The only issue I can see in your animation is from the striped lines in the oven glass. I believe the "flickering" you're seeing is those lines are interacting with over edges/lines inside the oven or reflected in the glass and creative a moiré patter effect. Back in my print days, the only way to remove the patter was to alter the angles of things that are interacting. If a TV host makes the mistake of wearing a fine patterned jacket on air, the patter with interact with the pixels of the camera. This is way you will see mostly solid colors on TV or at least larger patterns.
One test you can do to see if I am correct, is to take your material on the oven door and rotate it several degrees and render a short test. If I am right, that flicker will either get better, worse or perhaps disappear but that is unlikely since the camera is moving and so the angles are constantly changing.
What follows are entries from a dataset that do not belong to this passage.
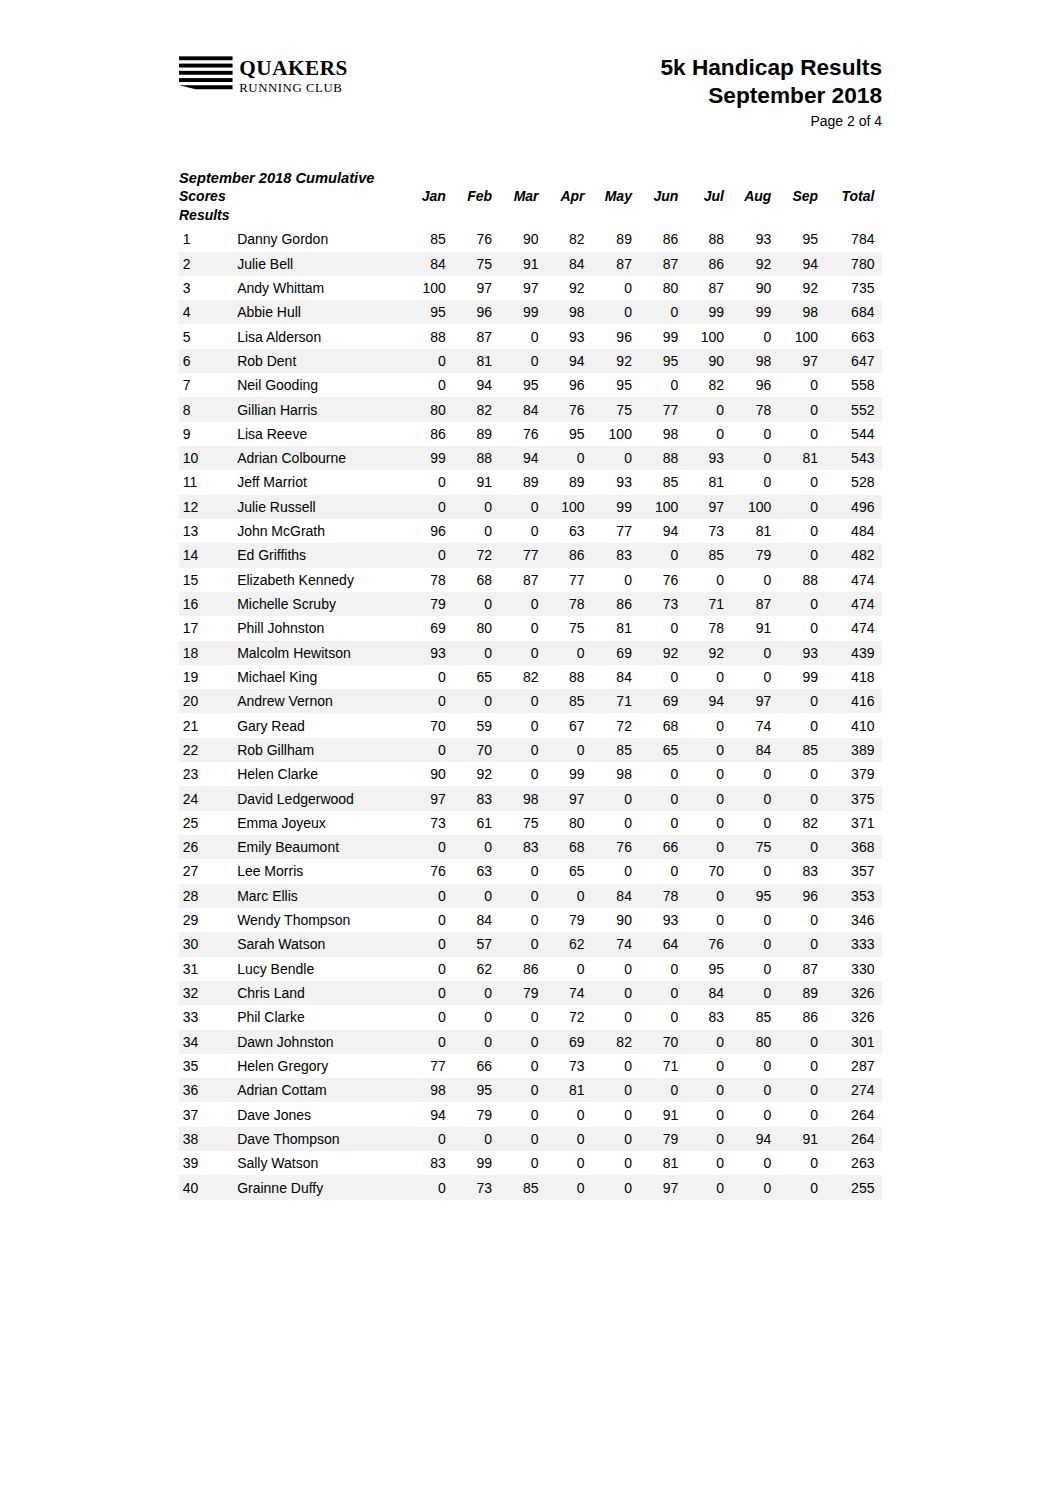QUAKERS RUNNING CLUB
5k Handicap Results
September 2018
Page 2 of 4
September 2018 Cumulative
| Scores | | Jan | Feb | Mar | Apr | May | Jun | Jul | Aug | Sep | Total |
| --- | --- | --- | --- | --- | --- | --- | --- | --- | --- | --- | --- |
| Results | | |
| 1 | Danny Gordon | 85 | 76 | 90 | 82 | 89 | 86 | 88 | 93 | 95 | 784 |
| 2 | Julie Bell | 84 | 75 | 91 | 84 | 87 | 87 | 86 | 92 | 94 | 780 |
| 3 | Andy Whittam | 100 | 97 | 97 | 92 | 0 | 80 | 87 | 90 | 92 | 735 |
| 4 | Abbie Hull | 95 | 96 | 99 | 98 | 0 | 0 | 99 | 99 | 98 | 684 |
| 5 | Lisa Alderson | 88 | 87 | 0 | 93 | 96 | 99 | 100 | 0 | 100 | 663 |
| 6 | Rob Dent | 0 | 81 | 0 | 94 | 92 | 95 | 90 | 98 | 97 | 647 |
| 7 | Neil Gooding | 0 | 94 | 95 | 96 | 95 | 0 | 82 | 96 | 0 | 558 |
| 8 | Gillian Harris | 80 | 82 | 84 | 76 | 75 | 77 | 0 | 78 | 0 | 552 |
| 9 | Lisa Reeve | 86 | 89 | 76 | 95 | 100 | 98 | 0 | 0 | 0 | 544 |
| 10 | Adrian Colbourne | 99 | 88 | 94 | 0 | 0 | 88 | 93 | 0 | 81 | 543 |
| 11 | Jeff Marriot | 0 | 91 | 89 | 89 | 93 | 85 | 81 | 0 | 0 | 528 |
| 12 | Julie Russell | 0 | 0 | 0 | 100 | 99 | 100 | 97 | 100 | 0 | 496 |
| 13 | John McGrath | 96 | 0 | 0 | 63 | 77 | 94 | 73 | 81 | 0 | 484 |
| 14 | Ed Griffiths | 0 | 72 | 77 | 86 | 83 | 0 | 85 | 79 | 0 | 482 |
| 15 | Elizabeth Kennedy | 78 | 68 | 87 | 77 | 0 | 76 | 0 | 0 | 88 | 474 |
| 16 | Michelle Scruby | 79 | 0 | 0 | 78 | 86 | 73 | 71 | 87 | 0 | 474 |
| 17 | Phill Johnston | 69 | 80 | 0 | 75 | 81 | 0 | 78 | 91 | 0 | 474 |
| 18 | Malcolm Hewitson | 93 | 0 | 0 | 0 | 69 | 92 | 92 | 0 | 93 | 439 |
| 19 | Michael King | 0 | 65 | 82 | 88 | 84 | 0 | 0 | 0 | 99 | 418 |
| 20 | Andrew Vernon | 0 | 0 | 0 | 85 | 71 | 69 | 94 | 97 | 0 | 416 |
| 21 | Gary Read | 70 | 59 | 0 | 67 | 72 | 68 | 0 | 74 | 0 | 410 |
| 22 | Rob Gillham | 0 | 70 | 0 | 0 | 85 | 65 | 0 | 84 | 85 | 389 |
| 23 | Helen Clarke | 90 | 92 | 0 | 99 | 98 | 0 | 0 | 0 | 0 | 379 |
| 24 | David Ledgerwood | 97 | 83 | 98 | 97 | 0 | 0 | 0 | 0 | 0 | 375 |
| 25 | Emma Joyeux | 73 | 61 | 75 | 80 | 0 | 0 | 0 | 0 | 82 | 371 |
| 26 | Emily Beaumont | 0 | 0 | 83 | 68 | 76 | 66 | 0 | 75 | 0 | 368 |
| 27 | Lee Morris | 76 | 63 | 0 | 65 | 0 | 0 | 70 | 0 | 83 | 357 |
| 28 | Marc Ellis | 0 | 0 | 0 | 0 | 84 | 78 | 0 | 95 | 96 | 353 |
| 29 | Wendy Thompson | 0 | 84 | 0 | 79 | 90 | 93 | 0 | 0 | 0 | 346 |
| 30 | Sarah Watson | 0 | 57 | 0 | 62 | 74 | 64 | 76 | 0 | 0 | 333 |
| 31 | Lucy Bendle | 0 | 62 | 86 | 0 | 0 | 0 | 95 | 0 | 87 | 330 |
| 32 | Chris Land | 0 | 0 | 79 | 74 | 0 | 0 | 84 | 0 | 89 | 326 |
| 33 | Phil Clarke | 0 | 0 | 0 | 72 | 0 | 0 | 83 | 85 | 86 | 326 |
| 34 | Dawn Johnston | 0 | 0 | 0 | 69 | 82 | 70 | 0 | 80 | 0 | 301 |
| 35 | Helen Gregory | 77 | 66 | 0 | 73 | 0 | 71 | 0 | 0 | 0 | 287 |
| 36 | Adrian Cottam | 98 | 95 | 0 | 81 | 0 | 0 | 0 | 0 | 0 | 274 |
| 37 | Dave Jones | 94 | 79 | 0 | 0 | 0 | 91 | 0 | 0 | 0 | 264 |
| 38 | Dave Thompson | 0 | 0 | 0 | 0 | 0 | 79 | 0 | 94 | 91 | 264 |
| 39 | Sally Watson | 83 | 99 | 0 | 0 | 0 | 81 | 0 | 0 | 0 | 263 |
| 40 | Grainne Duffy | 0 | 73 | 85 | 0 | 0 | 97 | 0 | 0 | 0 | 255 |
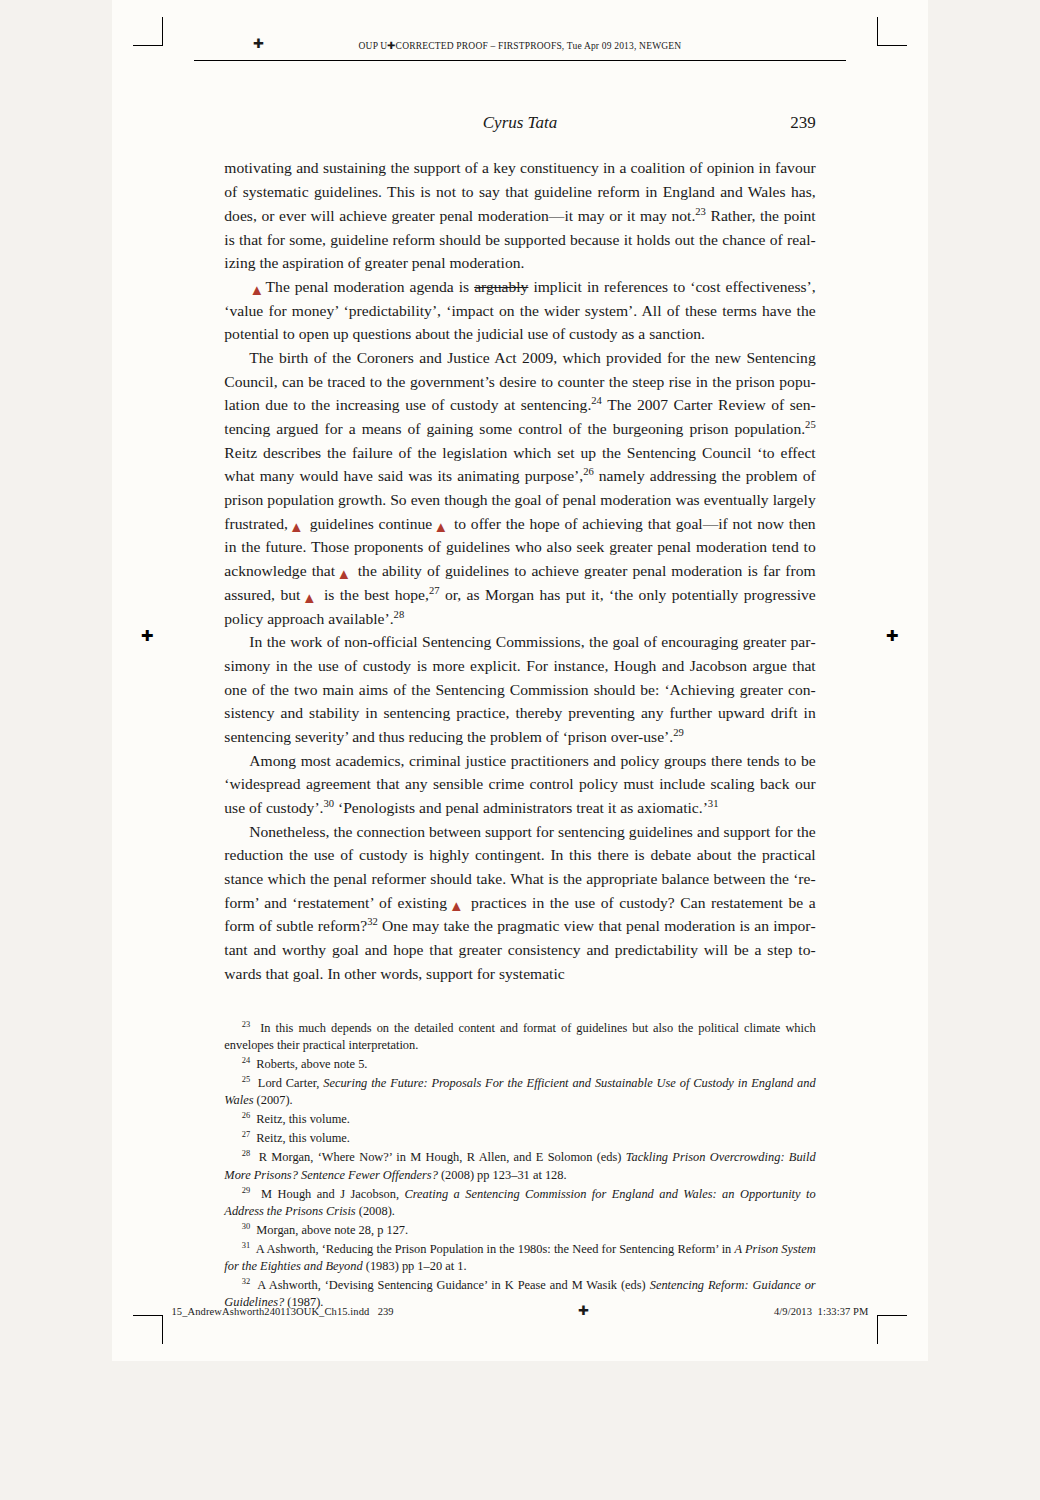✚ OUP U✚CORRECTED PROOF – FIRSTPROOFS, Tue Apr 09 2013, NEWGEN
Cyrus Tata 239
✚
✚
motivating and sustaining the support of a key constituency in a coalition of opinion in favour of systematic guidelines. This is not to say that guideline reform in England and Wales has, does, or ever will achieve greater penal moderation—it may or it may not.23 Rather, the point is that for some, guideline reform should be supported because it holds out the chance of realizing the aspiration of greater penal moderation.
▲The penal moderation agenda is arguably implicit in references to ‘cost effectiveness’, ‘value for money’ ‘predictability’, ‘impact on the wider system’. All of these terms have the potential to open up questions about the judicial use of custody as a sanction.
The birth of the Coroners and Justice Act 2009, which provided for the new Sentencing Council, can be traced to the government’s desire to counter the steep rise in the prison population due to the increasing use of custody at sentencing.24 The 2007 Carter Review of sentencing argued for a means of gaining some control of the burgeoning prison population.25 Reitz describes the failure of the legislation which set up the Sentencing Council ‘to effect what many would have said was its animating purpose’,26 namely addressing the problem of prison population growth. So even though the goal of penal moderation was eventually largely frustrated,▲ guidelines continue▲ to offer the hope of achieving that goal—if not now then in the future. Those proponents of guidelines who also seek greater penal moderation tend to acknowledge that▲ the ability of guidelines to achieve greater penal moderation is far from assured, but▲ is the best hope,27 or, as Morgan has put it, ‘the only potentially progressive policy approach available’.28
In the work of non-official Sentencing Commissions, the goal of encouraging greater parsimony in the use of custody is more explicit. For instance, Hough and Jacobson argue that one of the two main aims of the Sentencing Commission should be: ‘Achieving greater consistency and stability in sentencing practice, thereby preventing any further upward drift in sentencing severity’ and thus reducing the problem of ‘prison over-use’.29
Among most academics, criminal justice practitioners and policy groups there tends to be ‘widespread agreement that any sensible crime control policy must include scaling back our use of custody’.30 ‘Penologists and penal administrators treat it as axiomatic.’31
Nonetheless, the connection between support for sentencing guidelines and support for the reduction the use of custody is highly contingent. In this there is debate about the practical stance which the penal reformer should take. What is the appropriate balance between the ‘reform’ and ‘restatement’ of existing▲ practices in the use of custody? Can restatement be a form of subtle reform?32 One may take the pragmatic view that penal moderation is an important and worthy goal and hope that greater consistency and predictability will be a step towards that goal. In other words, support for systematic
23 In this much depends on the detailed content and format of guidelines but also the political climate which envelopes their practical interpretation.
24 Roberts, above note 5.
25 Lord Carter, Securing the Future: Proposals For the Efficient and Sustainable Use of Custody in England and Wales (2007).
26 Reitz, this volume.
27 Reitz, this volume.
28 R Morgan, ‘Where Now?’ in M Hough, R Allen, and E Solomon (eds) Tackling Prison Overcrowding: Build More Prisons? Sentence Fewer Offenders? (2008) pp 123–31 at 128.
29 M Hough and J Jacobson, Creating a Sentencing Commission for England and Wales: an Opportunity to Address the Prisons Crisis (2008).
30 Morgan, above note 28, p 127.
31 A Ashworth, ‘Reducing the Prison Population in the 1980s: the Need for Sentencing Reform’ in A Prison System for the Eighties and Beyond (1983) pp 1–20 at 1.
32 A Ashworth, ‘Devising Sentencing Guidance’ in K Pease and M Wasik (eds) Sentencing Reform: Guidance or Guidelines? (1987).
15_AndrewAshworth240113OUK_Ch15.indd 239 ✚ 4/9/2013 1:33:37 PM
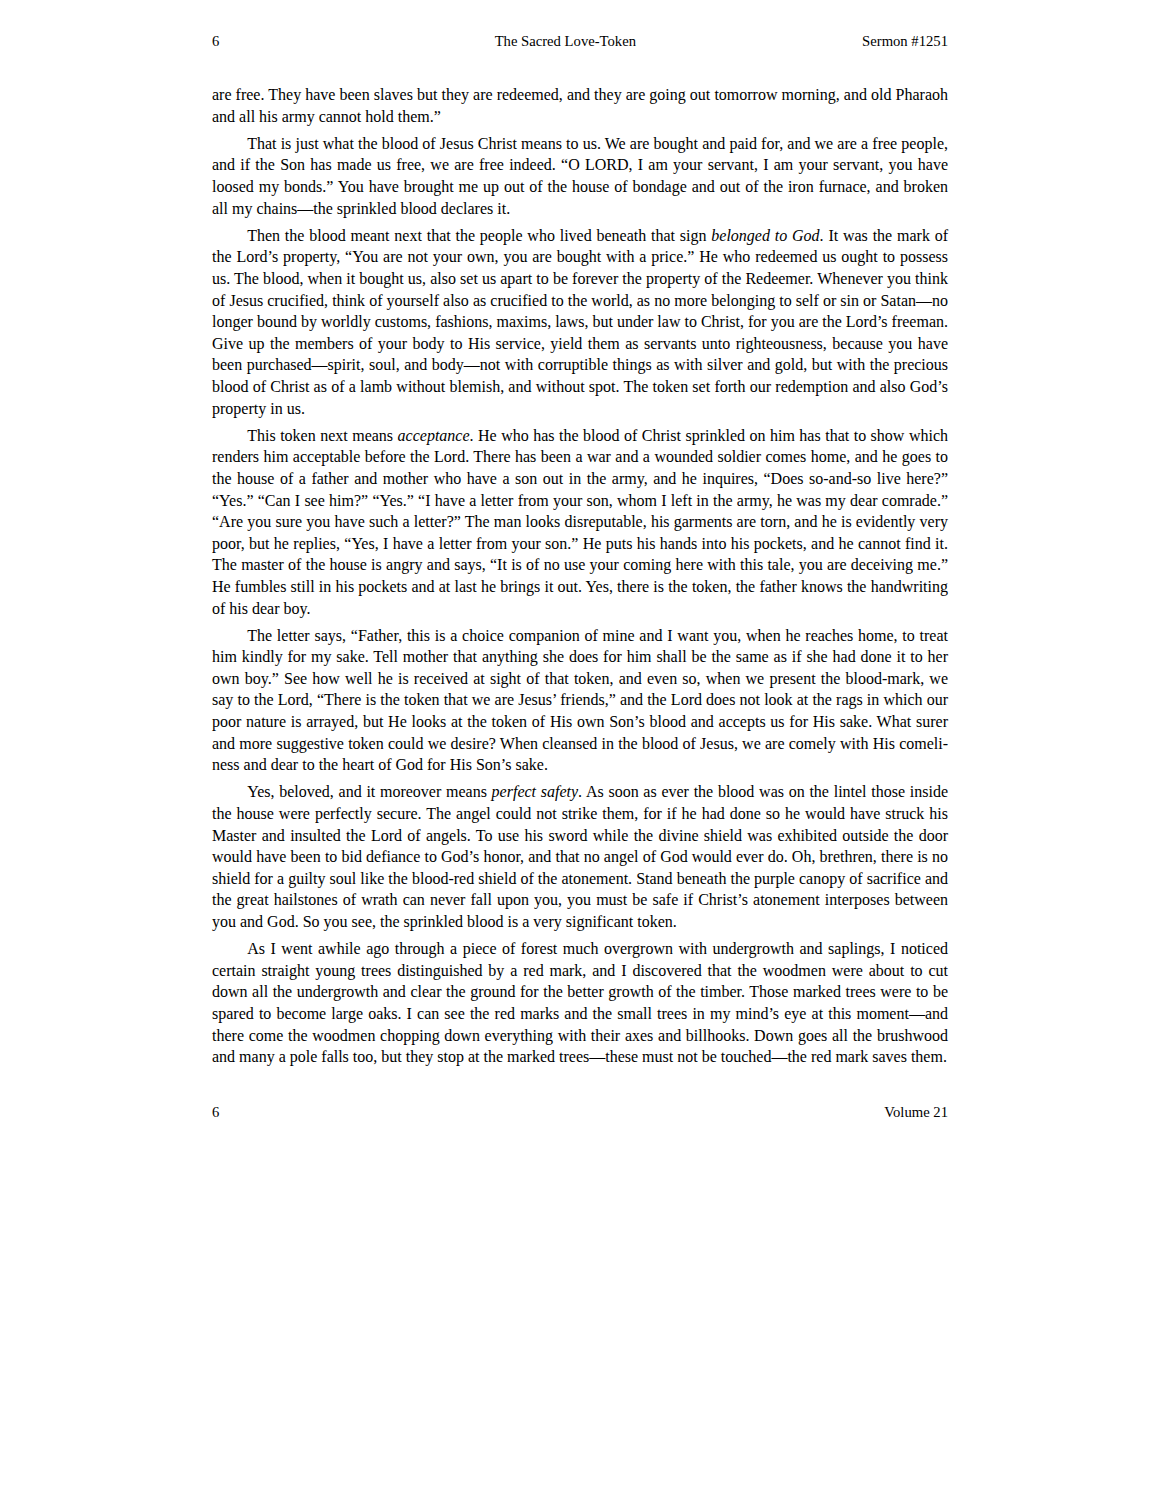6 The Sacred Love-Token Sermon #1251
are free. They have been slaves but they are redeemed, and they are going out tomorrow morning, and old Pharaoh and all his army cannot hold them.”
That is just what the blood of Jesus Christ means to us. We are bought and paid for, and we are a free people, and if the Son has made us free, we are free indeed. “O LORD, I am your servant, I am your servant, you have loosed my bonds.” You have brought me up out of the house of bondage and out of the iron furnace, and broken all my chains—the sprinkled blood declares it.
Then the blood meant next that the people who lived beneath that sign belonged to God. It was the mark of the Lord’s property, “You are not your own, you are bought with a price.” He who redeemed us ought to possess us. The blood, when it bought us, also set us apart to be forever the property of the Redeemer. Whenever you think of Jesus crucified, think of yourself also as crucified to the world, as no more belonging to self or sin or Satan—no longer bound by worldly customs, fashions, maxims, laws, but under law to Christ, for you are the Lord’s freeman. Give up the members of your body to His service, yield them as servants unto righteousness, because you have been purchased—spirit, soul, and body—not with corruptible things as with silver and gold, but with the precious blood of Christ as of a lamb without blemish, and without spot. The token set forth our redemption and also God’s property in us.
This token next means acceptance. He who has the blood of Christ sprinkled on him has that to show which renders him acceptable before the Lord. There has been a war and a wounded soldier comes home, and he goes to the house of a father and mother who have a son out in the army, and he inquires, “Does so-and-so live here?” “Yes.” “Can I see him?” “Yes.” “I have a letter from your son, whom I left in the army, he was my dear comrade.” “Are you sure you have such a letter?” The man looks disreputable, his garments are torn, and he is evidently very poor, but he replies, “Yes, I have a letter from your son.” He puts his hands into his pockets, and he cannot find it. The master of the house is angry and says, “It is of no use your coming here with this tale, you are deceiving me.” He fumbles still in his pockets and at last he brings it out. Yes, there is the token, the father knows the handwriting of his dear boy.
The letter says, “Father, this is a choice companion of mine and I want you, when he reaches home, to treat him kindly for my sake. Tell mother that anything she does for him shall be the same as if she had done it to her own boy.” See how well he is received at sight of that token, and even so, when we present the blood-mark, we say to the Lord, “There is the token that we are Jesus’ friends,” and the Lord does not look at the rags in which our poor nature is arrayed, but He looks at the token of His own Son’s blood and accepts us for His sake. What surer and more suggestive token could we desire? When cleansed in the blood of Jesus, we are comely with His comeliness and dear to the heart of God for His Son’s sake.
Yes, beloved, and it moreover means perfect safety. As soon as ever the blood was on the lintel those inside the house were perfectly secure. The angel could not strike them, for if he had done so he would have struck his Master and insulted the Lord of angels. To use his sword while the divine shield was exhibited outside the door would have been to bid defiance to God’s honor, and that no angel of God would ever do. Oh, brethren, there is no shield for a guilty soul like the blood-red shield of the atonement. Stand beneath the purple canopy of sacrifice and the great hailstones of wrath can never fall upon you, you must be safe if Christ’s atonement interposes between you and God. So you see, the sprinkled blood is a very significant token.
As I went awhile ago through a piece of forest much overgrown with undergrowth and saplings, I noticed certain straight young trees distinguished by a red mark, and I discovered that the woodmen were about to cut down all the undergrowth and clear the ground for the better growth of the timber. Those marked trees were to be spared to become large oaks. I can see the red marks and the small trees in my mind’s eye at this moment—and there come the woodmen chopping down everything with their axes and billhooks. Down goes all the brushwood and many a pole falls too, but they stop at the marked trees—these must not be touched—the red mark saves them.
6 Volume 21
So my theory can easily tie in with @maru's idea of increasing the passes and/or render size. The more pixels, the smoother the result. There's a catch. You can render at 4k and it looks perfect, but when you sample down to HD or any online compression, you may re-introduce some of the flicker. Most likely, it will be less but also softer output overall which could be good or less good.
The rest of the scene seems smooth to me, even the sparkles on the stove burners are smooth. I believe there's a way to render just a portion of the frame. Maybe in that output, you can crank up the passes or what the others have suggested to reduce the render times.